Still, you walk into the office of your superior with your back straight and your chin held high. You aren’t going to complain, no matter how shitty your circumstances. After all, your father, for all his faults, is a POW, as are countless other soldiers and spies—those who aren’t dead or MIA. You have no right to bemoan your situation, considering the woes that have befallen your colleagues—your friends, even. 

After the brief meeting with your superior, who you had met in person for the first time today, you were discouraged but determined both to not let that show and to work even harder in the face of getting reassigned. You flash back to his patronizing smile as he tells you of your reassignment to Camp Lehigh, New Jersey. “After all, it’s a safer place for dames like you.” God, you wish you could punch the smirk off his face, show him how “weak” your being a woman made you, but instead you had had to grit your teeth and smile through it. 
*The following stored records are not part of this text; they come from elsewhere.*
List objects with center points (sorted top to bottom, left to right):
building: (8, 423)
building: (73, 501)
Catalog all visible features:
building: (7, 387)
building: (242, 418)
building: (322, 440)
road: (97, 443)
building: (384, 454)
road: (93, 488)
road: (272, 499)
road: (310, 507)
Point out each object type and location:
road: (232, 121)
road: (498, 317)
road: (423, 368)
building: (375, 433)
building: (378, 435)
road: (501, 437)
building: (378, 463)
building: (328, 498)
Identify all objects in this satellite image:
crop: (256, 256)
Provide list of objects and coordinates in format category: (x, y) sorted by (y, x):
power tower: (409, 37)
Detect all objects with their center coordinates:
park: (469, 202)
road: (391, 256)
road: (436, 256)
For not the first time, you’re jealous of your friend, Susan Pevensie. She had pulled a Virginia Hall (minus the wooden leg) and gone to a different country to join resistance efforts—the difference being, Virginia Hall was and American who had gone to England and joined the SOE; Susan was a Brit who had joined the Alliance intelligence network in France. Due to its leader, Madame Fourcade, being female, she faced far less discrimination comparatively, although there would always be some. 

Speaking of Susan Pevensie, code name Veuve Noire (Black Widow), you and she technically weren’t supposed to know each other’s names. You had ended up on an intelligence retrieval mission with her, a short in and out one that turned into a few weeks being trapped in a small, freezing storage facility while the Gestapo hunted you both, with only some wine, a blanket, and a little food between the two of you. Suffice to say, you had both learned a lot about each other—even running into each other later and helping each other out. Despite the lack of communication in regard to each other’s and the Underground’s safety, you and she had formed a tentative friendship—one that, should you have been allowed such luxuries as communication, would’ve most probably blossomed into a strong, close friendship. As it was, there was some of that already—one doesn’t go through an ordeal like the two of you without cementing a bond. 
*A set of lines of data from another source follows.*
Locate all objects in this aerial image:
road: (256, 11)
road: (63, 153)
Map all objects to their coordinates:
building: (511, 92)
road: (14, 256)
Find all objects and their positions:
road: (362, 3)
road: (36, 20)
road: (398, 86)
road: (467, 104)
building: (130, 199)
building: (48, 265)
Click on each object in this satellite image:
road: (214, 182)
You turn your thoughts back to Camp Lehigh. Apparently, there was a Super Secret Science program going on to create the perfect soldier. You were going to help with the recruitment of volunteers to be experimented on; although your superior had avoided using those exact words (‘Experiment’ is such a harsh summary), you got the gist of it. The volunteers were then to be weeded down until you had the one to undergo said experiments, which would take place in a secret base in New York City, with much of the brass looking on—and who knew where it would go from there. 

All you know, as you hail a taxi to take to the airport (your ticket to New York had already been purchased, although reimbursement to the SOE would be necessary ASAP), mulling over the information in your mind (you’re a spy—you won’t get the file out in public, especially not in broad daylight) is that you haven’t even begun and you’re already tired of it. 

You just hope to god there will be something or someone to break up the already-expected monotony.